At this point, we have the number of 12-23 months needed to achieve the desired precision given the expected proportions using wald or fleiss calculation methods.

### Number of households

To obtain the number of households, we need to know the expected average number of children aged 12-23 months per household.
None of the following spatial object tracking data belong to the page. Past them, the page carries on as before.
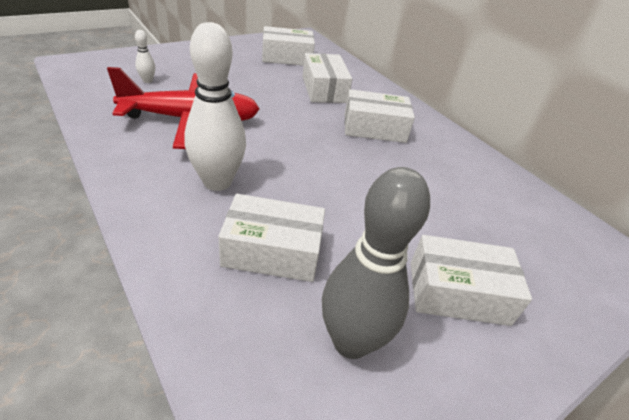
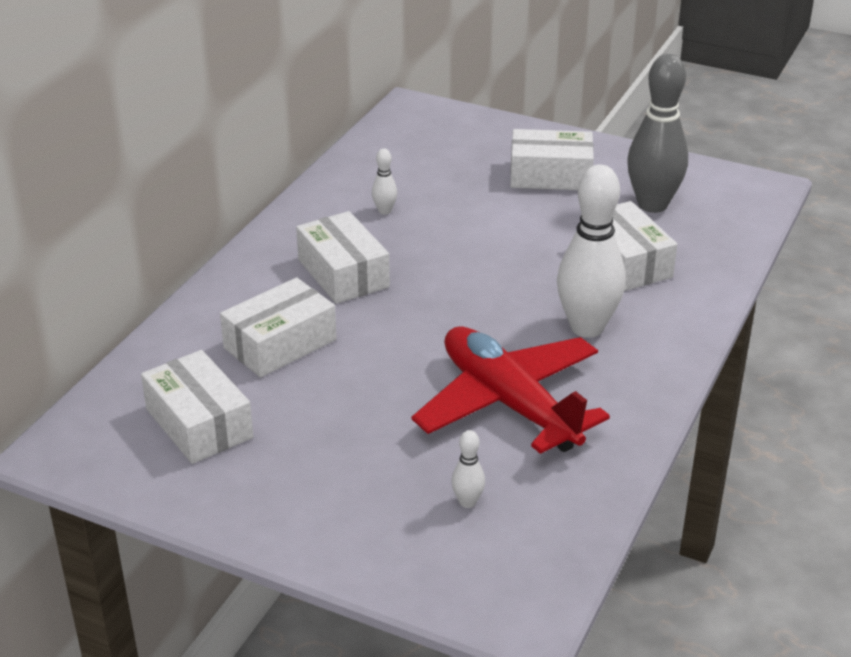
camera: 115 degrees left, 5 degrees down
(442, 172) = (384, 211): none -> white bowling pin
(458, 293) = (550, 175): white box -> white box turned 60 degrees counterclockwise

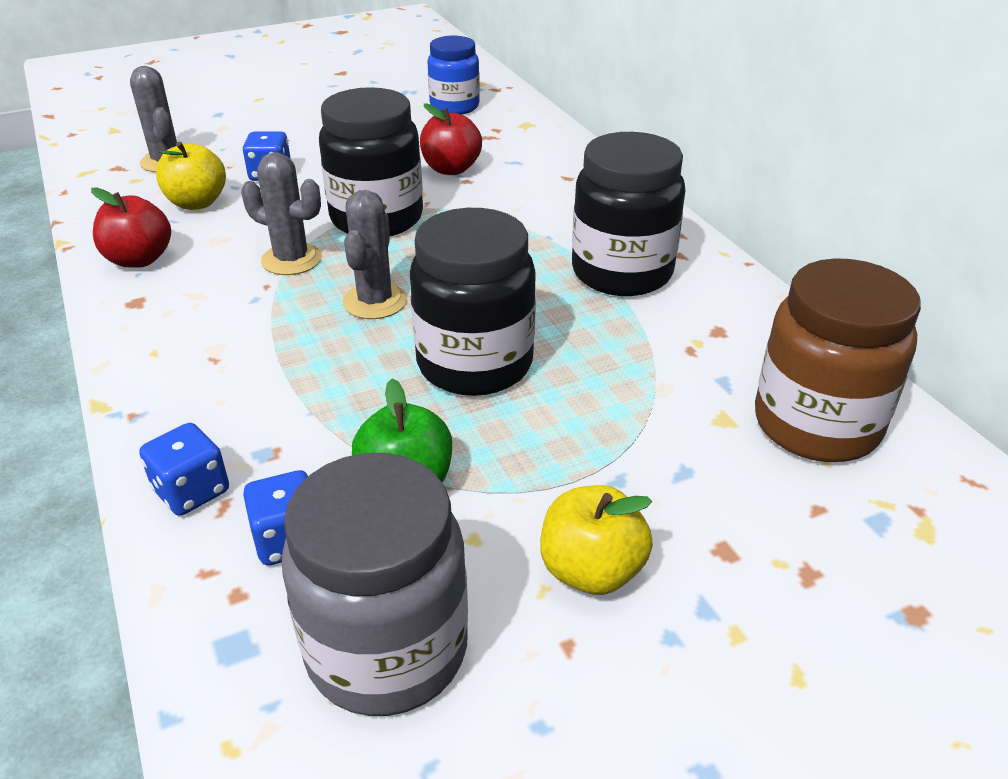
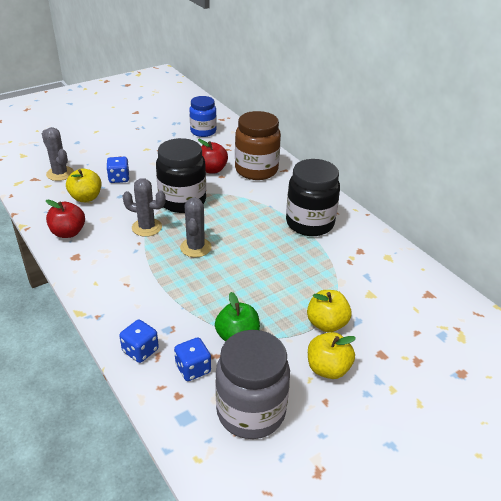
camera: 10 degrees left, 0 degrees up
(474, 364) = (252, 276): black jar -> none
(611, 472) = (326, 324): none -> yellow apple
(816, 425) = (410, 293): brown jar -> brown jar (256, 170)

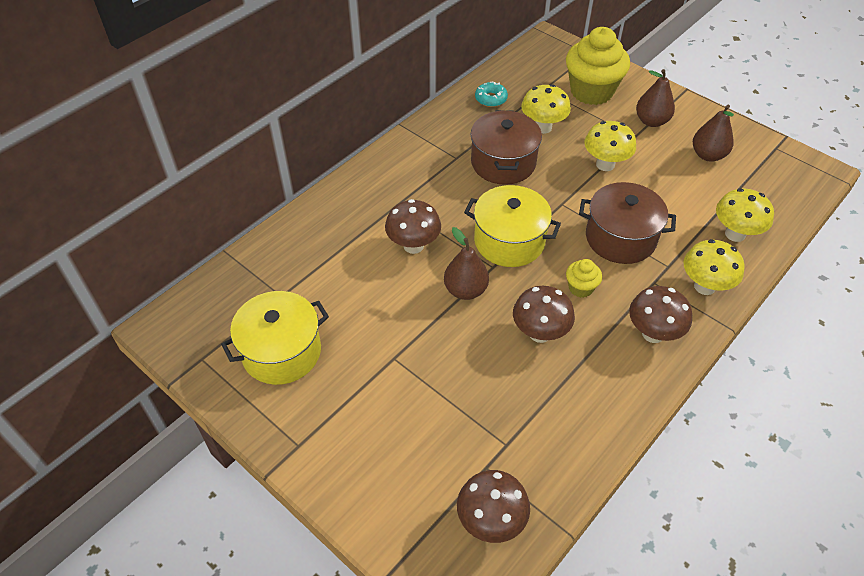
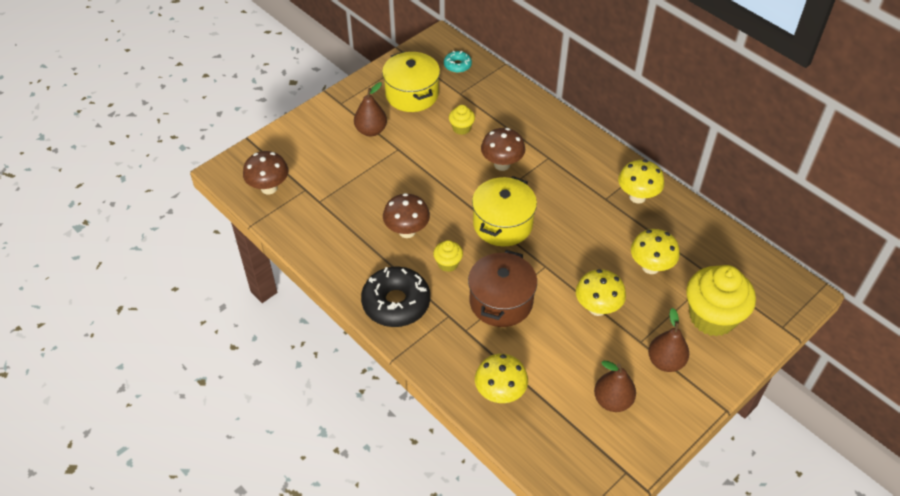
camera: 95 degrees right, 0 degrees up
(350, 289) = (461, 128): none -> yellow cupcake
(465, 290) = (453, 192): brown pear -> brown pear (371, 130)
(491, 99) = (692, 231): turquoise donut -> turquoise donut (457, 65)
(503, 163) = (599, 231): brown pot -> none
(653, 333) = (396, 303): brown mushroom -> black donut
(704, 286) = (440, 351): yellow mushroom -> yellow mushroom (637, 197)

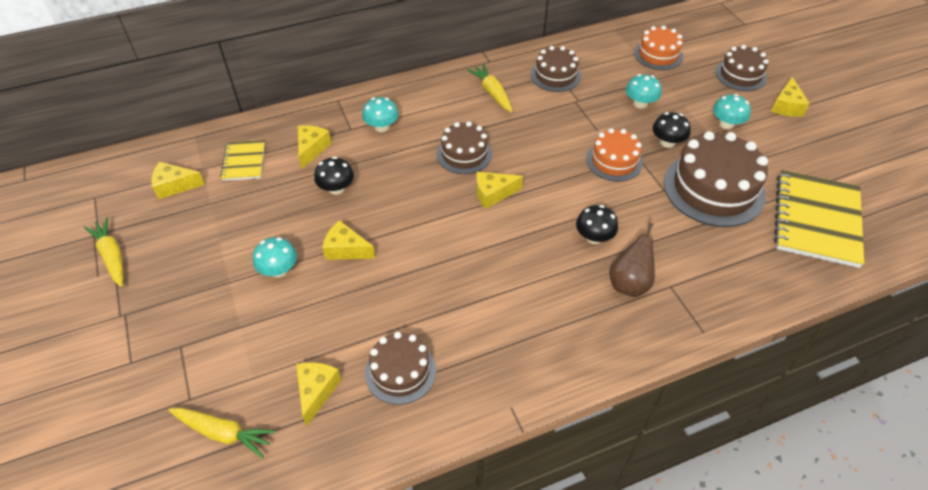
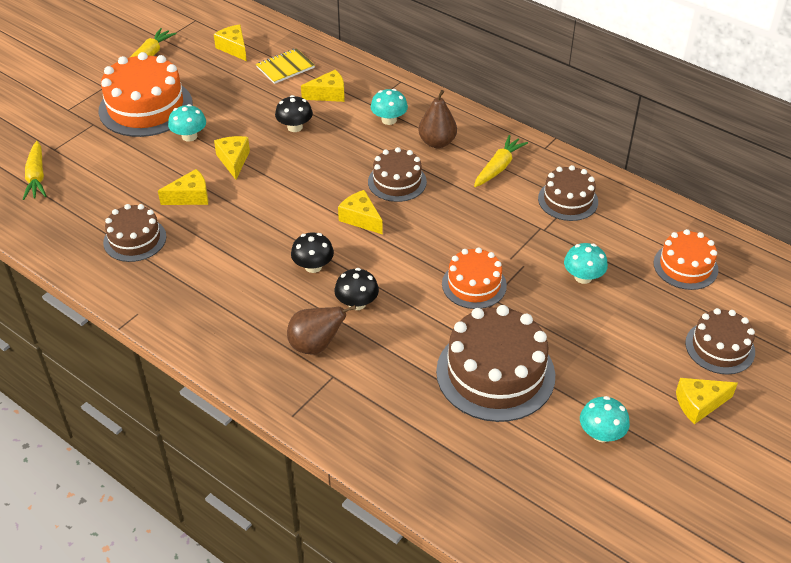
camera: 60 degrees right, 5 degrees down
(197, 289) = (146, 107): none -> orange cake
(316, 391) = (93, 204): yellow cheese -> yellow cheese (190, 197)
(435, 112) = (437, 142): none -> brown pear
(667, 142) = (538, 316): black mushroom -> black mushroom (313, 266)
(726, 124) = (613, 357): turquoise mushroom -> turquoise mushroom (601, 434)
(816, 220) = (516, 473): yellow notebook -> none

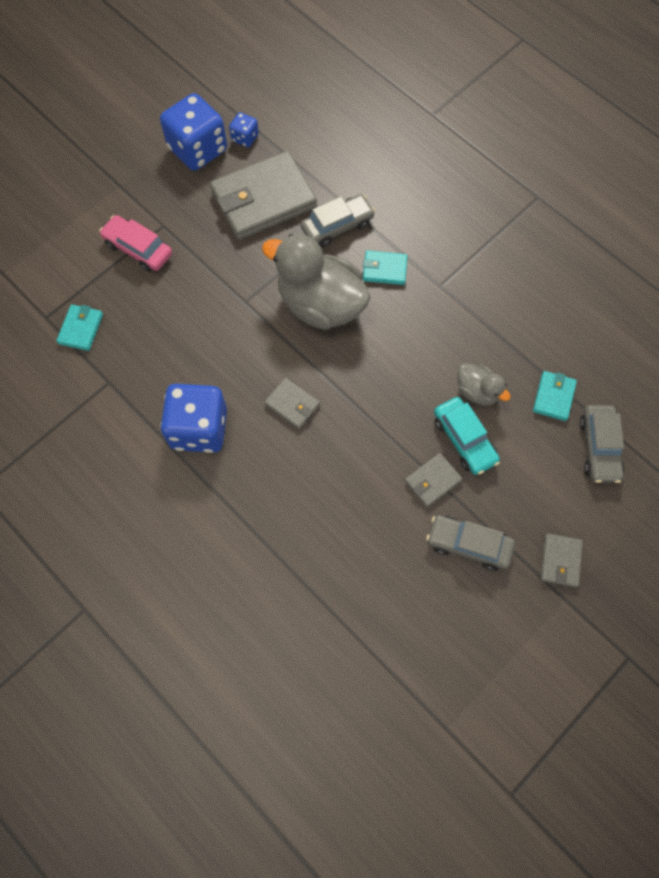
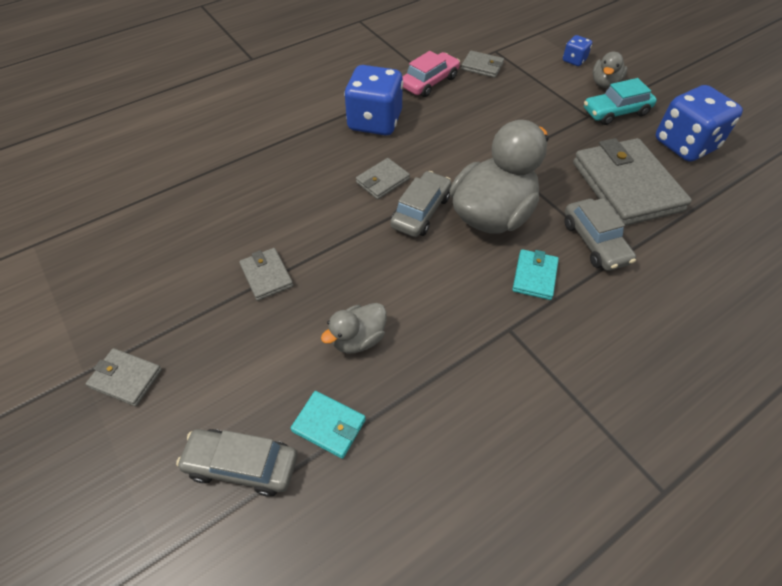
camera: 100 degrees right, 15 degrees down
(81, 329) = (482, 66): turquoise wallet -> grey wallet
(103, 209) = (604, 83): none -> grey duck
(138, 249) = (561, 100): pink car -> pink car (429, 82)
(245, 138) = (708, 180): blue dice -> blue dice (574, 60)
(464, 440) = (303, 313): turquoise car -> turquoise car (615, 112)
(468, 544) = (187, 294): grey car -> grey car (421, 211)

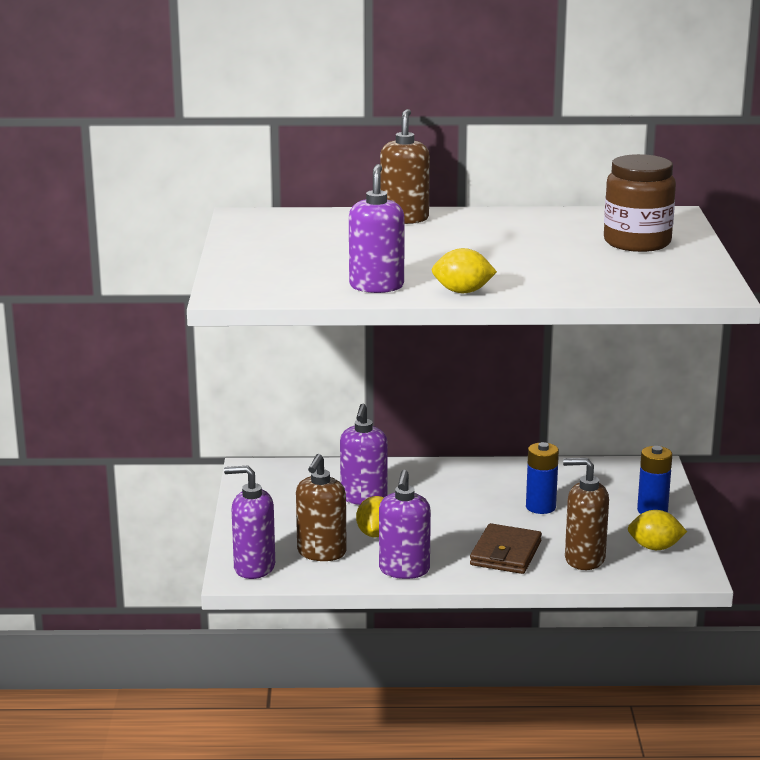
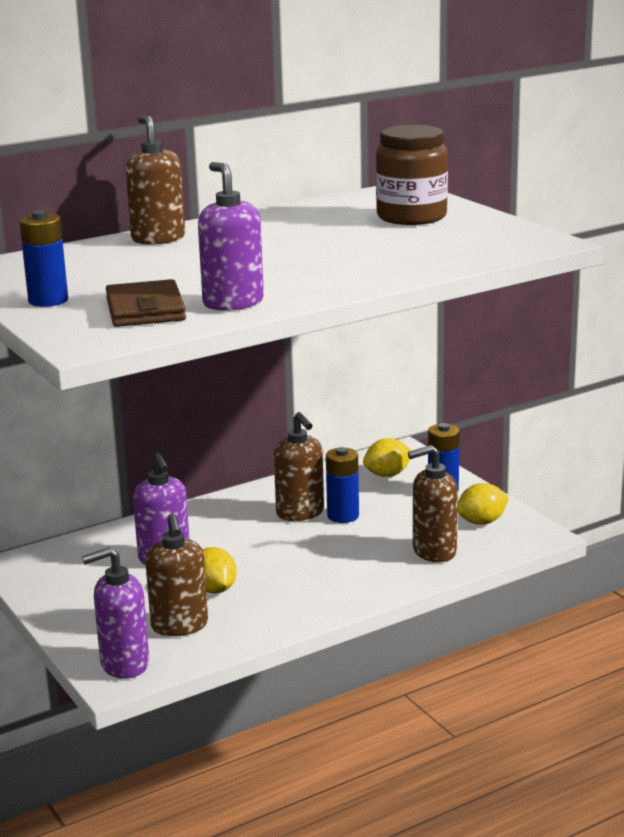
camera: 30 degrees left, 0 degrees up
(252, 253) = (48, 300): none -> blue battery
(404, 570) = (281, 616): purple soap dispenser -> none
(462, 292) = (326, 289): yellow lemon -> yellow lemon (387, 475)
(505, 553) = (359, 569): brown wallet -> brown wallet (145, 310)
(508, 494) = (300, 513): none -> brown soap dispenser

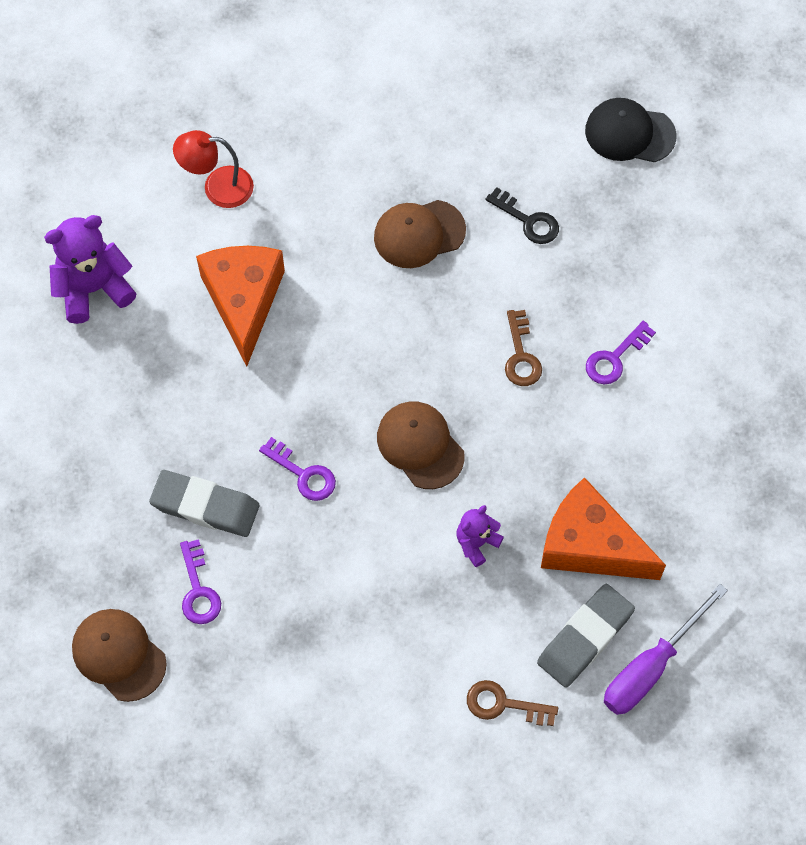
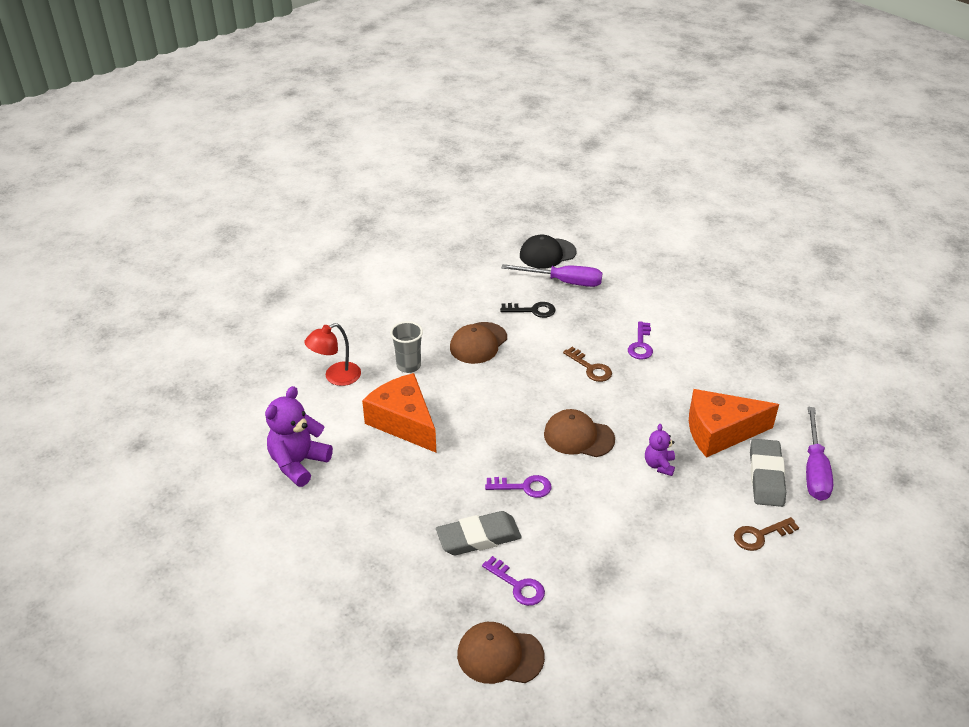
camera: 35 degrees left, 25 degrees down
(311, 220) = (408, 366): none -> grey cup
(609, 196) = (564, 282): none -> purple screwdriver

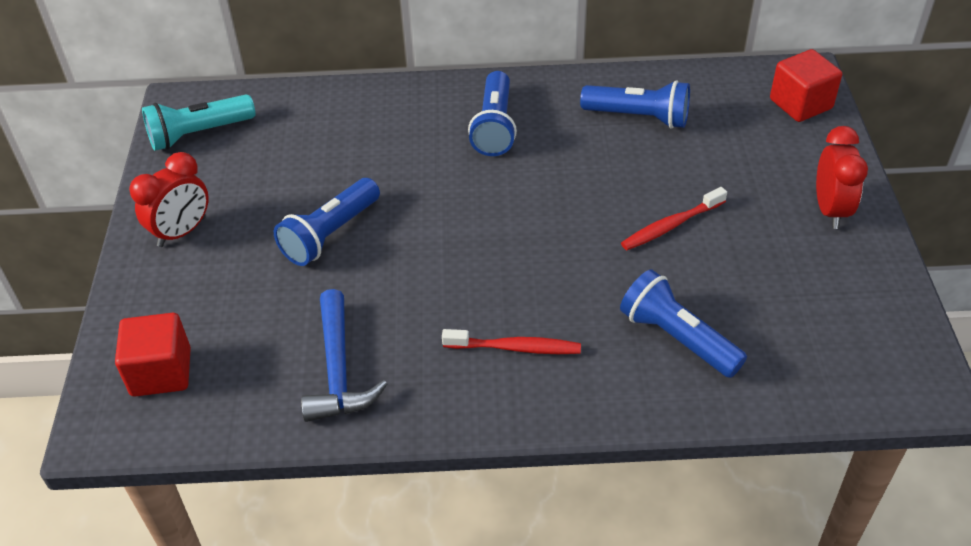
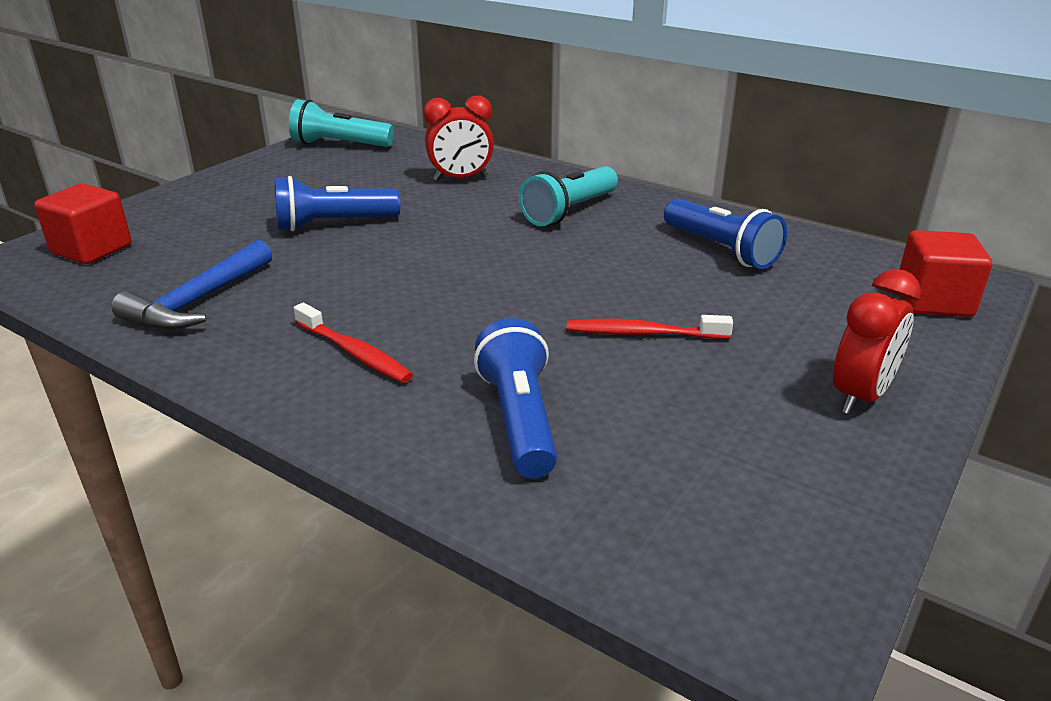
camera: 35 degrees right, 15 degrees down
(182, 232) = (240, 186): red clock -> red clock (460, 179)
(494, 127) = (569, 211): blue flashlight -> turquoise flashlight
This information can be obtained from census data or from surveys' rosters. Since, the design is stratified, it is best to obtain the information per stratum. In this example, we wil assume that 5.2% of the population is between 12 and 23 months of age and apply that to all strata and household. Hence, the minimum number of households to select is:

In [8]:
sen_vaccine_sample["number_households"] = round(
    sen_vaccine_sample["number_12_23_months"] / 0.052, 0
)

sen_vaccine_sample.head(15)

Unnamed: 0,Parameter,region,vaccine_coverage,precision,number_12_23_months,number_households
0,proportion,Dakar,0.849,0.07,191,3673.0
1,proportion,Ziguinchor,0.809,0.07,211,4058.0
2,proportion,Diourbel,0.682,0.07,399,7673.0
3,proportion,Saint-Louis,0.806,0.07,385,7404.0
4,proportion,Tambacounda,0.47,0.07,410,7885.0
5,proportion,Kaolack,0.797,0.07,330,6346.0
6,proportion,Thies,0.834,0.07,201,3865.0
7,proportion,Louga,0.678,0.07,795,15288.0
8,proportion,Fatick,0.766,0.07,229,4404.0
9,proportion,Kolda,0.637,0.07,325,6250.0


Similarly, the number of clusters to select can be obtained by dividing the number of households by the number of households per cluster to be selected.